Task to complete – Pick up the critique of the mailed flyer after its last sentence and write the part that comes next.

Document –
....

You need to stand out

Last week, while getting my mail, a flyer was discarded and sitting on the ground. This is not the first time I have seen discarded flyer, I think many people are bored of them, careless pulling the mail out of the tiny little boxes and figure its not all that important.


>> its important to spend money on the medium (flyer design) and the media (mailbox promotion). Without both it may be wasted money.



I picked up this flyer, it was a safe shade of blue, in fact, such a safe shade that your brain would not likely even acknowledge the blue shade. Calming perhaps.

The layout struck me, and I was impressed that they utilized both sides (many businesses cheap out and miss this huge opportunity) this was probably the first time I did not want to see something on the other side.


Let's start by saying that there was a lot of money spent to put this in everyone's mailboxes, we're talking thousands, and this place has a stunning location and there is definitely the population to support this company locally. I appreciated that they took a team photo, that is a great start, and not only shows us transparency of who we are dealing with but its proven that we like seeing a person's face. Huge applause for that.


bad flyer front side

But ... and there are some BUTs.


  1. The typeface on the front is all caps, typically used for YELLING at people, its a strange choice on a flyer and contradicts the soothing blue shade. There's a spacing between the letters that is intentional but feels uncomfortable. (like a person with wildly wide-set eyes)

  2. The callout bursts are interesting, again all caps!

  3. They want to show social credibility (800 5-star reviews on Google) which would have been more effective to show the actual stars (people can scan better), but made me wonder what their overall rating was

  4. The second call-out was to remind us to use our benefits. With 6 weeks to go its funny that I would be looking for a new dentist and focused on using up my benefits with them. -- this would have made more sense to existing customers.

....

(Source data)
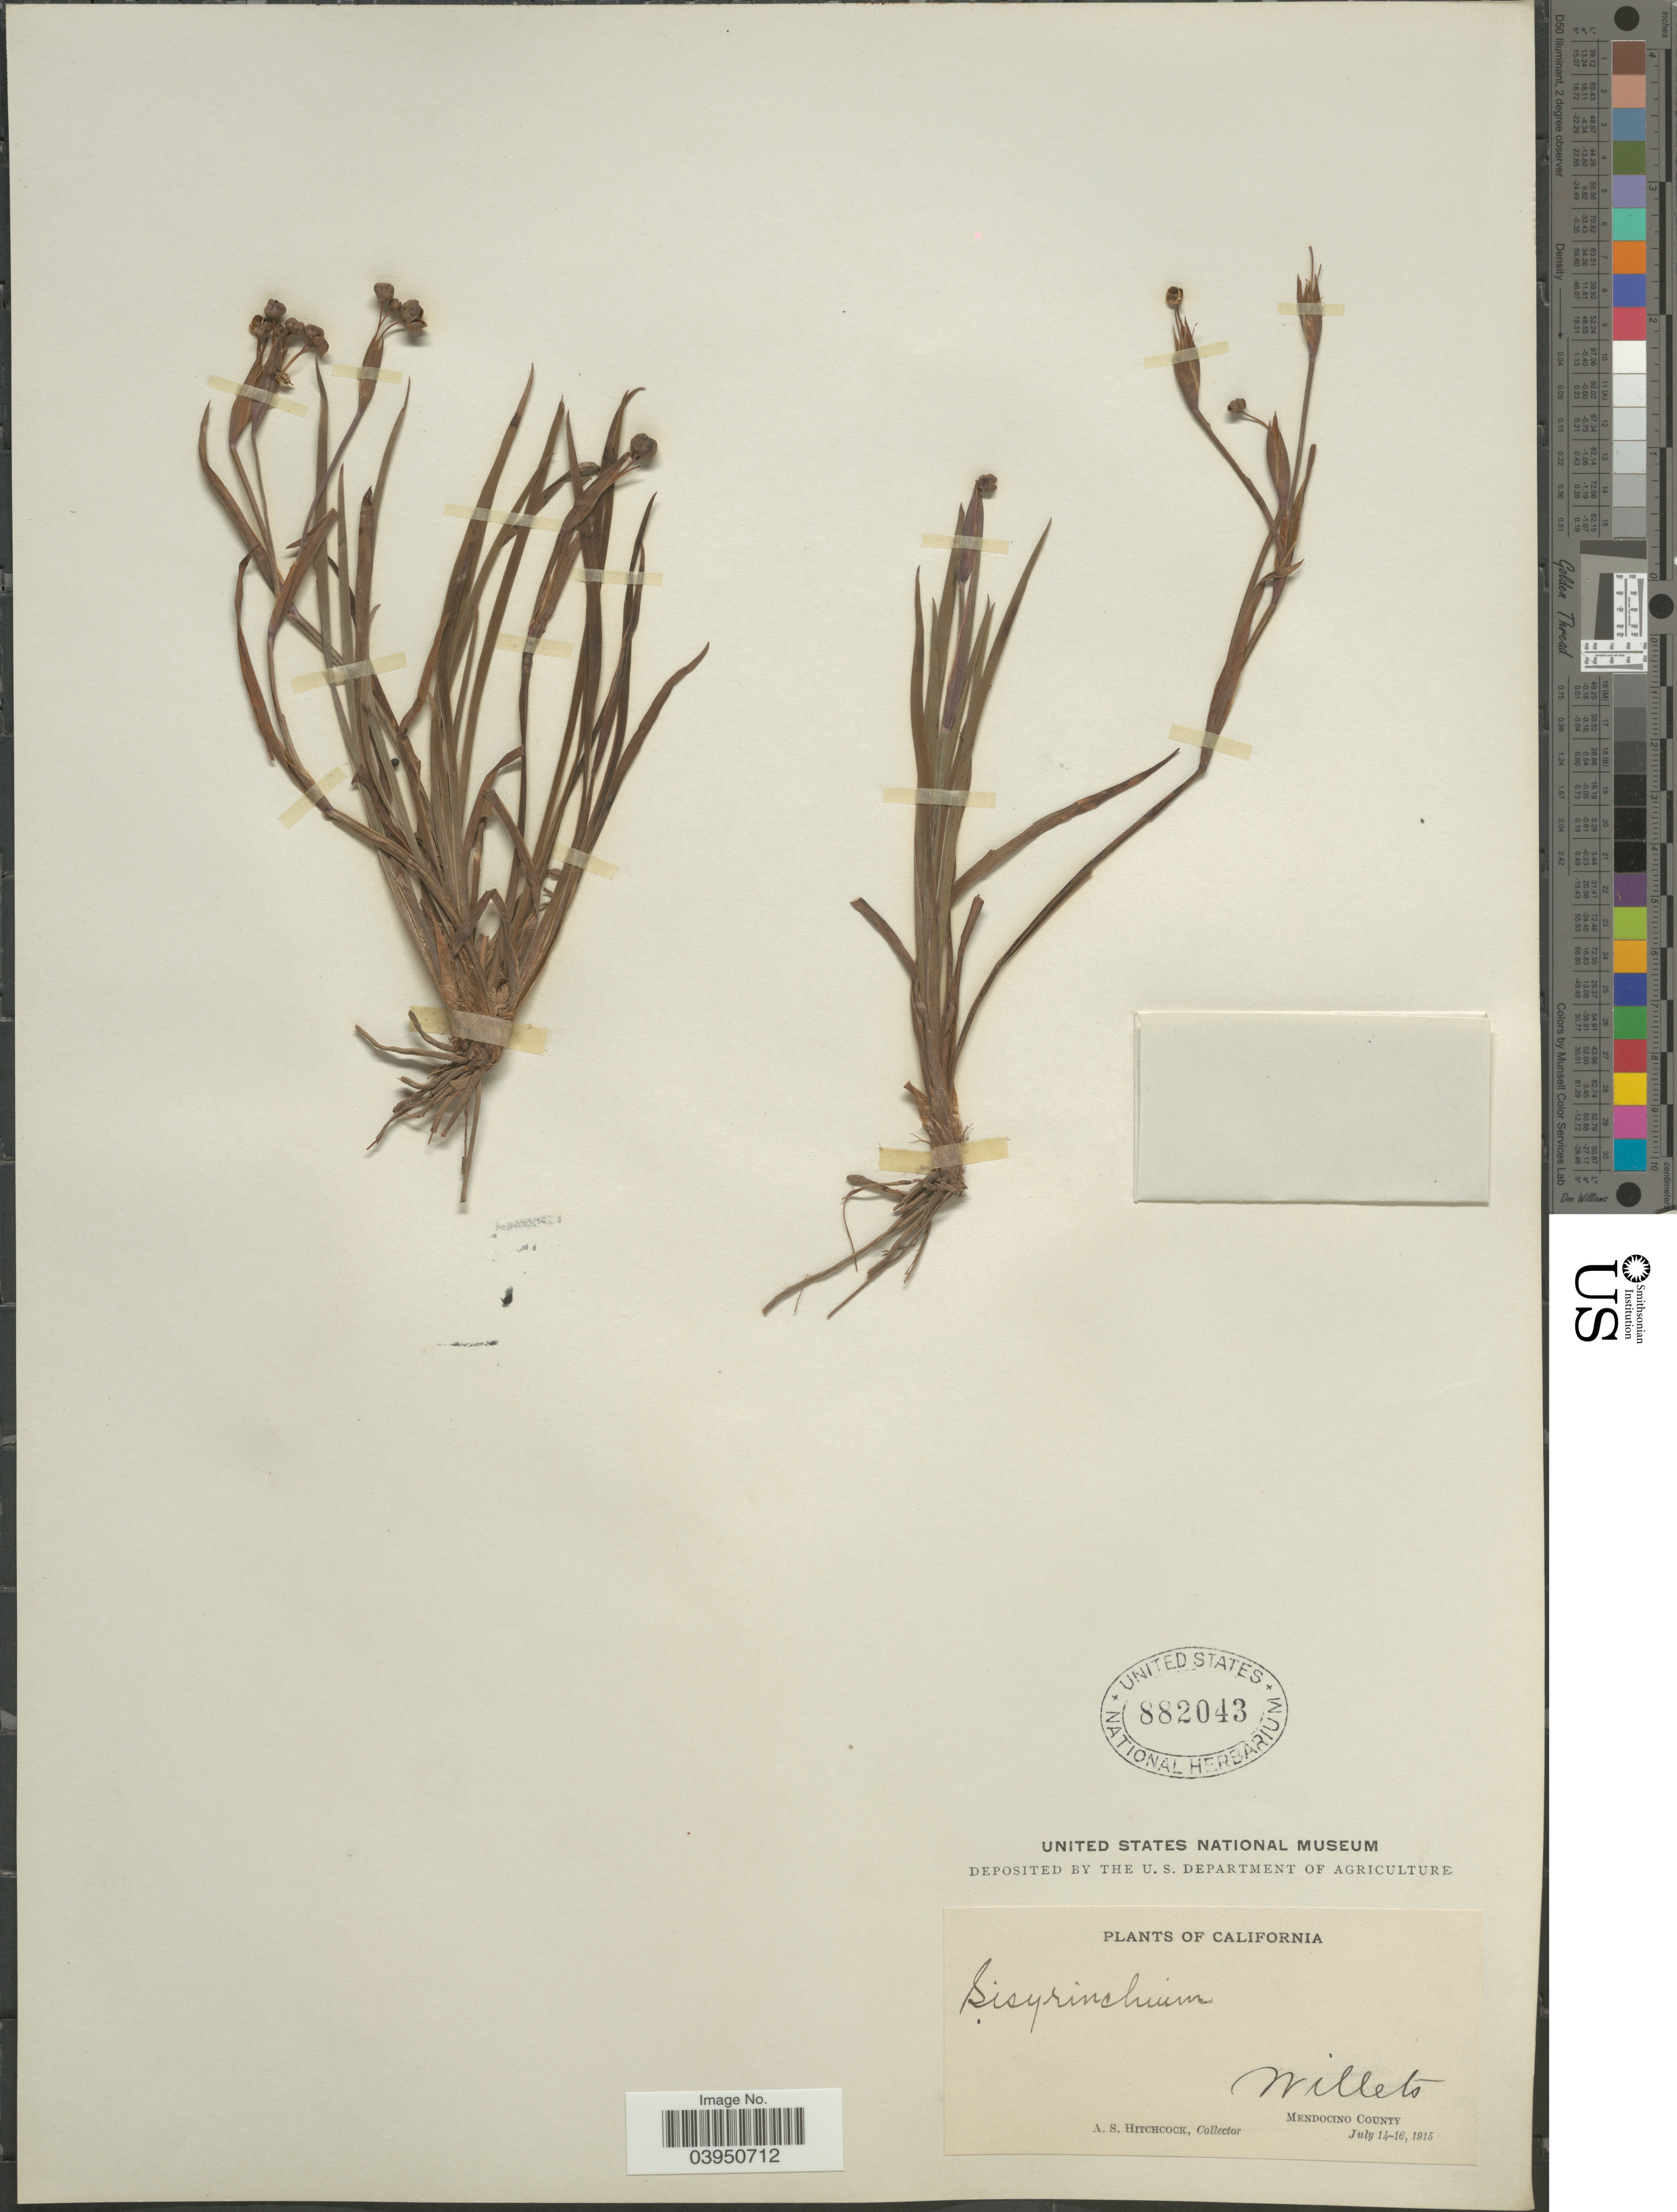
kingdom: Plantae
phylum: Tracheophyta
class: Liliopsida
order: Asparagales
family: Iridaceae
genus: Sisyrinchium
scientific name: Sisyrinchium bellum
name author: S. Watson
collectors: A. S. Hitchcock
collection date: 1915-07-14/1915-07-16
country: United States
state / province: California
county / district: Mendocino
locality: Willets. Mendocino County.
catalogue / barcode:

....

Response to the exercise –
  5. I do appreciate their self-control and not overusing the exclamation marks.

  6. On this side, they highlighted what they do, emergency appointments, Invisalign, extractions, all things all dentists do (or we believe they all do) but nothing to show why we should choose them to do those things vs anyone else. This is the case of highlighting the benefit, not the why.


(in no effort to shame the flyer creators I have blocked out the discerning features below)

bad flyer back side
  1. The first thought was 'hello blocks' and the blocks are not evenly spaced, not with even borders or an organized layout. This is one of those moments when you feel slightly uncomfortable but cannot explain why.

  2. Did you catch that we are now using a mixed case typeface and a different font completely and the spacing of it is quite normal? (ps the contact info is the same typeface as the front).

  3. The white boxes remind me of PowerPoint when people want to use logos and images but they dont have the right files so they use blocks, this would have been better on an all-white background (which would have also represented clean, and teeth - this is a dentist).


As a consumer, think about what would make you switch dentists, is this it? Better care, more comfortable setting, convenient appointment times, a more gentle hand, or a kick-ass cleaning tech? I dont want a rush extraction, the 'general dentistry' and 'children dentistry' sound like keywords they want to use to get the website ranking something like 'providing exceptional care for general dental work and gentle care for kids' might make us feel like they are talking to us and not a bot.


Overall I would be curious how effective this will be as a campaign. Less than 5% is quite normal and that is with a compelling design.I would hate to find out this was a wasted effort because it does cost so much to do these types of mailbox promotions.